Bulletin of the American Physical Society
53rd Annual Meeting of the APS Division of Atomic, Molecular and Optical Physics
Volume 67, Number 7
Monday–Friday, May 30–June 3 2022; Orlando, Florida
Session X06: Sensors, Quantum Characterization, and Processing
8:00 AM–10:00 AM,
Friday, June 3, 2022
Room: Salon 1/2
Chair: Chandra Raman, Georgia Tech
Abstract: X06.00010 : Towards an all-electronic microwave-enabled trapped electron quantum computer
9:48 AM–10:00 AM
Presenter:
Qian Yu
(University of California, Berkeley)
Authors:
Qian Yu
(University of California, Berkeley)
Clemens Matthiesen
(University of California, Berkeley)
Timothy Guo
(University of California, Berkeley)
Alberto M Alonso
(University of California, Berkeley)
Kristin M Beck
(Lawrence Livermore National Lab)
Robert T Sutherland
(University of Texas at San Antonio)
Dietrich Leibfried
(National Institute of Standards and Tech)
Jackie Caminiti
(University of California, Berkeley)
Kayla J Rodriguez
(University of California, Riverside)
Madhav Dhital
(University of California, Riverside)
Boerge Hemmerling
(University of California, Riverside)
Hartmut Haeffner
(University of California, Berkeley)
Towards this goal, we trap single to few electrons in a millimeter-sized quadrupole Paul trap driven at 1.6 GHz in a room-temperature ultra-high vacuum setup.
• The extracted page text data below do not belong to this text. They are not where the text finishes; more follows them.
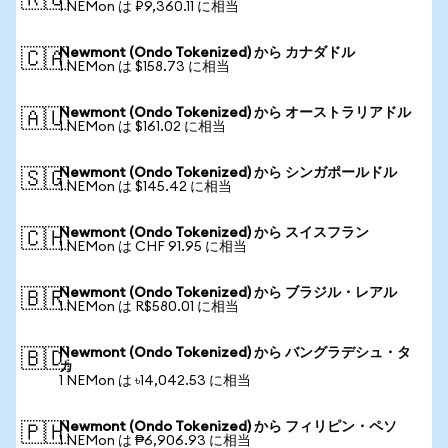
🇷🇺
1 NEMon は ₽9,360.11 に相当
Newmont (Ondo Tokenized) から カナダドル
🇨🇦
1 NEMon は $158.73 に相当
Newmont (Ondo Tokenized) から オーストラリアドル
🇦🇺
1 NEMon は $161.02 に相当
Newmont (Ondo Tokenized) から シンガポールドル
🇸🇬
1 NEMon は $145.42 に相当
Newmont (Ondo Tokenized) から スイスフラン
🇨🇭
1 NEMon は CHF 91.95 に相当
Newmont (Ondo Tokenized) から ブラジル・レアル
🇧🇷
1 NEMon は R$580.01 に相当
Newmont (Ondo Tokenized) から バングラデシュ・タ
🇧🇩
カ
1 NEMon は ৳14,042.53 に相当
Newmont (Ondo Tokenized) から フィリピン・ペソ
🇵🇭
1 NEMon は ₱6,906.93 に相当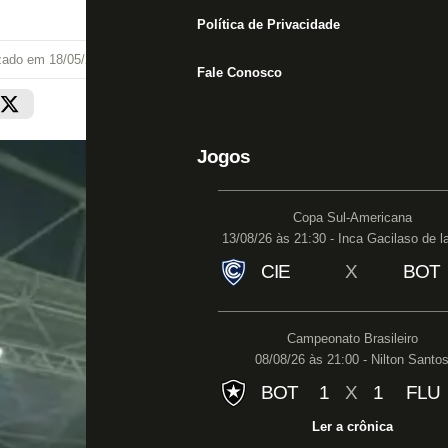
Política de Privacidade
izado em
18/05/26 às 11:02
Fale Conosco
Jogos
Copa Sul-Americana
13/08/26 às 21:30 - Inca Gacilaso de l
CIE
X
BOT
Campeonato Brasileiro
08/08/26 às 21:00 - Nilton Santo
BOT
1
X
1
FLU
Ler a crônica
Electrons with sub-5 meV energies are introduced into the trap by near-resonant photoionisation of an atomic calcium beam and confined by microwave and static electric fields for several tens of milliseconds. A fraction of these electrons remains trapped longer and show no measurable loss for measurement times up to a second. Electronic excitation of the motion reveals secular frequencies which can be tuned over a range of several tens to hundreds of MHz.
Operating an electron Paul trap in a cryogenic environment may provide a platform for all-electric quantum computing with trapped electron spin qubits. Our recent feasibility study and simulation of common two-qubit error sources shows that error rates of less than 1E-4 at clock speeds of 1 MHz for transport and quantum gates should be feasible.